| People v Torres (Ricardo) |
| 2024 NY Slip Op 51810(U) [84 Misc 3d 134(A)] |
| Decided on December 5, 2024 |
| Appellate Term, Second Department |
| Published by New York State Law Reporting Bureau pursuant to Judiciary Law § 431. |
| This opinion is uncorrected and will not be published in the printed Official Reports. |
Thomas R. Villecco, for appellant. Orange County District Attorney (Robert H. Middlemiss of counsel), for respondent.
Appeal from a judgment of the City Court of Newburgh, Orange County (Paul D. Trachte, J.), rendered January 11, 2024. The judgment convicted defendant, upon a plea of guilty, of petit larceny, and imposed sentence.
ORDERED that the judgment of conviction is affirmed.

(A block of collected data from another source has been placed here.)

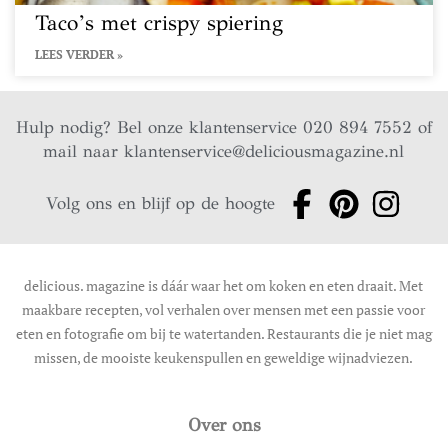
Taco’s met crispy spiering
LEES VERDER »
Hulp nodig? Bel onze klantenservice 020 894 7552 of
mail naar
klantenservice@deliciousmagazine.nl
Volg ons en blijf op de hoogte
delicious. magazine is dáár waar het om koken en eten draait. Met
maakbare recepten, vol verhalen over mensen met een passie voor
eten en fotografie om bij te watertanden. Restaurants die je niet mag
missen, de mooiste keukenspullen en geweldige wijnadviezen.
Over ons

Defendant pleaded guilty to petit larceny (Penal Law § 155.25) in satisfaction of an accusatory instrument that charged him with that offense and criminal mischief in the fourth degree (Penal Law § 145.00 [1]). On appeal, defendant contends that the appeal should be held in abeyance and the matter remitted to the City Court to afford defendant an opportunity to move to vacate his plea because the City Court did not advise him, prior to entering the plea, of its potential deportation consequences.
Since defendant was sentenced in the same proceeding in which he entered his plea of guilty, and was not otherwise made aware of the deportation consequences of his plea (cf. People v Delorbe, 35 NY3d 112, 120-121 [2020]), he had no practical ability to object to the deficiency in the allocution, which was clear from the face of the record, or to otherwise tell the court, if he chose, that he would not have pleaded guilty if he had known about the possibility of deportation (see People v Peque, 22 NY3d 168, 182 [2013]). Consequently, defendant's claim is reviewable on this appeal despite the fact that he did not move to withdraw his plea or to vacate the judgment of conviction (see id. at 183; People v Luna-Velasquez, 75 Misc 3d 14, 19 [App Term, 2d Dept, 9th & 10th Jud Dists 2022]; People v Taylor, 66 Misc 3d 149[A], 2020 NY Slip Op 50269[U] [App Term, 2d Dept, 9th & 10th Jud Dists 2020]).
Assuming, without deciding, that Peque applies to misdemeanor pleas (see 22 NY3d at 197 n 9; see also People v Alexander, 65 Misc 3d 151[A], 2019 NY Slip Op 51874[U] [App Term, 2d Dept, 9th & 10th Jud Dists 2019]; People v Artwell, 64 Misc 3d 65, 67 [App Term, 2d [*2]Dept, 9th & 10th Jud Dists 2019]; People v Pantino, 55 Misc 3d 138[A], 2017 NY Slip Op 50512[U] [App Term, 2d Dept, 9th & 10th Jud Dists 2017]; People v Martial, 50 Misc 3d 131[A], 2015 NY Slip Op 51932[U] [App Term, 2d Dept, 9th & 10th Jud Dists 2015]), the record demonstrates that the City Court failed to notify defendant of the deportation consequences of his guilty plea.
Nevertheless, "the trial court's failure to provide such advice does not entitle the defendant to automatic withdrawal or vacatur of the plea" (People v Peque, 22 NY3d at 176). Rather, a defendant seeking to vacate a plea based on this defect "must establish the existence of a reasonable probability that, had the court warned the defendant of the possibility of deportation, he or she would have rejected the plea and opted to go to trial" (id.). Under the circumstances of this case, where nothing in the record contradicts defendant's concession in his appellate brief that "the repository inquiry reflects that [defendant] was born in the United States," we reject defendant's request to hold the appeal in abeyance and remit the matter to the City Court (see People v Pickett, 222 AD3d 886, 886 [2023]; People v Hightower-Castro, 219 AD3d 504, 505 [2023]; People v Sawyer, 214 AD3d 1323, 1324 [2023]).
Accordingly, the judgment of conviction is affirmed.
DRISCOLL, J.P., WALSH and GOLDBERG-VELAZQUEZ, JJ., concur.